TO DO. Keep only the lines of the data below that contain "Right", and copy them.

DATA.

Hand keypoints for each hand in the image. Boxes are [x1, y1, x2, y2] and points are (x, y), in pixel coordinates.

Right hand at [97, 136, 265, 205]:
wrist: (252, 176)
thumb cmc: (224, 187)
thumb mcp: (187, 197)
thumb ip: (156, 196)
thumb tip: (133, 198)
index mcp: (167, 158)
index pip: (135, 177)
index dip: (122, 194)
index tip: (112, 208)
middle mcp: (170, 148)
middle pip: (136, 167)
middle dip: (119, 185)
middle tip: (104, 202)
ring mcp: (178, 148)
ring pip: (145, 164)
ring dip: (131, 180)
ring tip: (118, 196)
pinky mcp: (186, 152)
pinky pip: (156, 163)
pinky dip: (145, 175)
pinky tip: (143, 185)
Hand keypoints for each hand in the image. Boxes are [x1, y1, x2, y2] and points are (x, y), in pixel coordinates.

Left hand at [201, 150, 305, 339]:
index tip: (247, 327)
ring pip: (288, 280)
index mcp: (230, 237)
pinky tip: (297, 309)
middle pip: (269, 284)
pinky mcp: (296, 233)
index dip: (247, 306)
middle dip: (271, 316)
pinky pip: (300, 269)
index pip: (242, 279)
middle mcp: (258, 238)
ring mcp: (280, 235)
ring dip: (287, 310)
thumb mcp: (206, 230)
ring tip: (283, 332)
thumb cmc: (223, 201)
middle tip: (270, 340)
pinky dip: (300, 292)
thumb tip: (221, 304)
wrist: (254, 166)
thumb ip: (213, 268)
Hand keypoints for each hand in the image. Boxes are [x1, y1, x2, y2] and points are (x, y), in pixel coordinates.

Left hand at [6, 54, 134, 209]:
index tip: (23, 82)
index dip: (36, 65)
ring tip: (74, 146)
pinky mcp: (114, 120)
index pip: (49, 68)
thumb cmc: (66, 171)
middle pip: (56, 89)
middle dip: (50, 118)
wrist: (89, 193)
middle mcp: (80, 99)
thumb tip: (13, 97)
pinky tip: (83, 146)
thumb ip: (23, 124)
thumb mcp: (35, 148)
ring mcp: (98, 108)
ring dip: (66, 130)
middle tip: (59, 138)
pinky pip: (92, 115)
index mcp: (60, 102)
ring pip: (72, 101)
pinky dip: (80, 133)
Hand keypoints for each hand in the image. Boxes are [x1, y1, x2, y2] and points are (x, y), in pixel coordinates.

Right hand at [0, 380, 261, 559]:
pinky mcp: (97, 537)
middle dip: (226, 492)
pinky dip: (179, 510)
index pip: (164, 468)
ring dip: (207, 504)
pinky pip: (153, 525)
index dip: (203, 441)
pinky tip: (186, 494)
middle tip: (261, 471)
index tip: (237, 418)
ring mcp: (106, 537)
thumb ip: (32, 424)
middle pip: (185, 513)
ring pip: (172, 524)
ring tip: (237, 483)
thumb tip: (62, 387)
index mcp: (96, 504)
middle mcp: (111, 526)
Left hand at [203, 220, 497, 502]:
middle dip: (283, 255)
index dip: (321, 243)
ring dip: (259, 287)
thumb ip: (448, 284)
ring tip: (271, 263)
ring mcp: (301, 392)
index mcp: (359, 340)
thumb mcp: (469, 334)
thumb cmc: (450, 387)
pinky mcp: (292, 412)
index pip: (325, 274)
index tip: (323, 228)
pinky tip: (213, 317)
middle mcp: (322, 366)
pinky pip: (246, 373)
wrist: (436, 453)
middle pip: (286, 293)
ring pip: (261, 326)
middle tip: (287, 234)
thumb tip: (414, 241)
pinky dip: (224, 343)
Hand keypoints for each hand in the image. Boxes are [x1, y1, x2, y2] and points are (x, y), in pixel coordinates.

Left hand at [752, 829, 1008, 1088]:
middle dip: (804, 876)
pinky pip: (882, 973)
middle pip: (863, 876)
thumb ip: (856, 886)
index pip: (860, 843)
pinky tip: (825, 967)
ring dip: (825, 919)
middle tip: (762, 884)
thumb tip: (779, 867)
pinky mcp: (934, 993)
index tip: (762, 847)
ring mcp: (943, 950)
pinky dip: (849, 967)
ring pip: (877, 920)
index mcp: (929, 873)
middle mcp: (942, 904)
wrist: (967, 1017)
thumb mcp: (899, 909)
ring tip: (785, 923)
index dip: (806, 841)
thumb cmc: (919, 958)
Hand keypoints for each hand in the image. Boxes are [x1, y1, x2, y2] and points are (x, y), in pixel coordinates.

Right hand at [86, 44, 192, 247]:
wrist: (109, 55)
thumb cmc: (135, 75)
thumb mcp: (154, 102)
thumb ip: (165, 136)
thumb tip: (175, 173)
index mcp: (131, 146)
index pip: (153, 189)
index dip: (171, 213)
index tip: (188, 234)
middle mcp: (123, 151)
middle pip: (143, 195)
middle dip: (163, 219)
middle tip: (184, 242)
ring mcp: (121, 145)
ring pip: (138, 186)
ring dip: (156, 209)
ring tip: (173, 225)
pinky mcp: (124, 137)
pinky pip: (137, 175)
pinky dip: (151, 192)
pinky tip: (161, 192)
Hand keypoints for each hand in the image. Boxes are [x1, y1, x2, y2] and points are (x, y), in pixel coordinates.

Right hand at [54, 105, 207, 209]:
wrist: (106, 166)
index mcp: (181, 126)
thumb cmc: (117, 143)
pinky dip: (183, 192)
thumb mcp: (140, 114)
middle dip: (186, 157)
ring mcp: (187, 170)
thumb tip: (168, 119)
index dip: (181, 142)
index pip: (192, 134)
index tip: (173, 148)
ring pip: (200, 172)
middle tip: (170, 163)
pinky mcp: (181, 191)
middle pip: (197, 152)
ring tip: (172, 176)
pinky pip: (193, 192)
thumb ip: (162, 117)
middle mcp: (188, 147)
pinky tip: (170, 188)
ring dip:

WRITTEN ANSWER.
Right hand at [97, 136, 265, 205]:
Right hand at [0, 380, 261, 559]:
Right hand at [86, 44, 192, 247]:
Right hand at [54, 105, 207, 209]:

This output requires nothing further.